The treatment of climate change is, I would say, fairly nuanced. The main plot involves various parties' attempts to arrest it by seeding the high atmosphere with sulphur compounds and their opponents' efforts to stall any interference. 

There is more than a smattering of Texas and Dutch (colonial) history, with an emphasis on mining. It was probably fairly brave of Stephenson to feature epidemic control measures such as masks, border closures and warning apps as constant features of a future world. I am not sure whether this is primarily pessimistic, prescient or simply sarcastic. However, the book was the first work of fiction that I read which strongly features the masking situation.

Termination Shock is not one of my favourite Stephenson novels but it is generally well researched and entertaining. There is a minor point in the plot that I find very puzzling though. The Maeslant barrier at Rotterdam is destroyed during a storm, causing flooding in half the Netherlands, and the characters speculate about whether it could have been a freak wave. However, if you go online now, you will find plenty of live video footage of the barrier. How could it be that in future these cameras simply do not exist? If you are a fan of Stephenson's style of speculative fiction (or of Texas) you should definitely read Termination Shock.

2021-07-09

Of cryptocurrency and chinchillas

The US Securities and Exchange Commission (SEC) has alleged that the operators of Ripple (a distributed ledger based payment network) has been making an illegal unregistered securities offering through its sale of XRP, a cryptocurrency which is associated with some of Ripple Labs' established payments business. As described by Roslyn Layton on Forbes, the charge poses questions regarding fair process and regulatory overreach. Jurisprudence on securities offerings rely heavily on the case SEC v. Howey Co., 328 U.S. 293 (1946) involving an orange grove development to which I simply refer as Howey.

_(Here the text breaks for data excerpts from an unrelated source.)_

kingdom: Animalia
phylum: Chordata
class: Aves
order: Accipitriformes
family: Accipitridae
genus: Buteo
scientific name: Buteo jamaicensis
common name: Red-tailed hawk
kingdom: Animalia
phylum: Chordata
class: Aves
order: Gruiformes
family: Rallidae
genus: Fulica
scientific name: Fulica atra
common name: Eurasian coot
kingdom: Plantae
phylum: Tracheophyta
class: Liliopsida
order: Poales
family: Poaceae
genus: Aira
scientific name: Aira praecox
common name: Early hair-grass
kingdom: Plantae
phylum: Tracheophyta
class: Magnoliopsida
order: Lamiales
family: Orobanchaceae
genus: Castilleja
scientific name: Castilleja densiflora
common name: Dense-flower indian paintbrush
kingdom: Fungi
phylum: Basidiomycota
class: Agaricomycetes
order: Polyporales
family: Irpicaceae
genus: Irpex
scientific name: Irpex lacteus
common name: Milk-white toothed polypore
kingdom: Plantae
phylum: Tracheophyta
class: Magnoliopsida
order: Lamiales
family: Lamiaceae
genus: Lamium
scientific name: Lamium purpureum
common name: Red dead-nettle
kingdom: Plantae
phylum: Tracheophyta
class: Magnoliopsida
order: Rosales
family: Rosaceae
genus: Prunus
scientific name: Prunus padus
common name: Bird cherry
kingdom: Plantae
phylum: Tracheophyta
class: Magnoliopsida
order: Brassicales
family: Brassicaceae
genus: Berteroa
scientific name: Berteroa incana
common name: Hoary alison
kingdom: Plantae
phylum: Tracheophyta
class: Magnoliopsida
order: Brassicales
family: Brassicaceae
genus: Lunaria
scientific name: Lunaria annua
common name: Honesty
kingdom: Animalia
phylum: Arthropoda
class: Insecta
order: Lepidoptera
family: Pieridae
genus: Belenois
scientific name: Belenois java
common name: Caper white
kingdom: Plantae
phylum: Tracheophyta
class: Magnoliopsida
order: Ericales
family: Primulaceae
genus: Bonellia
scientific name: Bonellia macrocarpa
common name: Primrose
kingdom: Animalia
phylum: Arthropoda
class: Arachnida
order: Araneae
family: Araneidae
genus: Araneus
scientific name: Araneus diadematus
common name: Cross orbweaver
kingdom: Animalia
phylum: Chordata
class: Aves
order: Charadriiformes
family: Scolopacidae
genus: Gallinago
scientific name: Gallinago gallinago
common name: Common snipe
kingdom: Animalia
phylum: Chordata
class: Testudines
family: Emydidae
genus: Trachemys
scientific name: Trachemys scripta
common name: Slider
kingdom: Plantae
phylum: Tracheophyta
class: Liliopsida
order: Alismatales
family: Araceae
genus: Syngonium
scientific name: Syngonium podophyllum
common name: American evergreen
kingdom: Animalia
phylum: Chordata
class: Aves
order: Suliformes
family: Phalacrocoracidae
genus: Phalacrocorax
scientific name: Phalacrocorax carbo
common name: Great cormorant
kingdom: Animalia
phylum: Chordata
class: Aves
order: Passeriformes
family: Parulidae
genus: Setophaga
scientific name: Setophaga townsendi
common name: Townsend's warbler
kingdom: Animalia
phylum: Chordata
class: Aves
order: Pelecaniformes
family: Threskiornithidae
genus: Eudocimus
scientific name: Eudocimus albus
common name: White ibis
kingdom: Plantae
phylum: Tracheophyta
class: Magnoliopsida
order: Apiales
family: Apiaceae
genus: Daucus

There are two easy outs from the purview of the SEC: an investment that is mainly for consumption (e.g. a house in a sectional title development in which one intends to live), or a currency – even if there is a clear expectation of profit on the part of the investor. Even the government has to admit that people generally do not buy things in the expectation of making a loss! Extensive litigation around what constitutes a security has taken place and, confusingly, various circuits of the US federal courts have taken slightly different views on this. The three parts of the Howey test on which they agree are that their must be an investment of money, an expectation of profit and that this must be solely through the efforts of a promoter or third party.

Maria, the Chinchilla.
Photographed by her proud
owner in June 2005
The fourth part of the Howey test involves common enterprise which means that there might be pooling of the resources contributed by purchasers of the contract or token being offered and a link between the putative investor's returns and the efforts of the promoter. The link is clear in the case of shares or, as the court determined, possibly chinchillas as in Miller v. Cent. Chinchilla Group, Inc. (8th Cir. 1974) which determined that offering chinchillas for breeding with a guaranteed buy-back of $100 per pair did indeed constitute a securities offering.

It seems clear that the operations of Ripple Labs are funded to a large extent through sales of XRP but on the other hand, XRP has been traded and used as an ordinary cryptocurrency on exchanges for many years. Its fluctuation in value has also been correlated to a significant extent (around 0,3) with that of Bitcoin. To me, this suggests that any expectation of profit from ownership is significantly related to the general view on crypto and definitely not solely to the efforts of Ripple Lab.

It is not at all clear whether the SEC's case against Ripple will fail and, certainly, certain token offerings definitely have the character of a securities offering. However, I can also see the possibility of a Ripple test emerging from this which covers instruments which 

  • have some aspect of a currency (by behaving similarly to Bitcoin),
  • are weak on commonality of enterprise (since there is no explicit claim, in the case of XRP, on the profits of the enterprise that arise from anything other than the promoters' possibly continued holding of some XRP themselves) and
  • where profit is clearly not (therefore) solely from the efforts of the promoter or third party.

It would be a shame if great innovators like Ripple Labs were shackled by the fear of SEC prosecution through an overly zealous interpretation of the Howey test.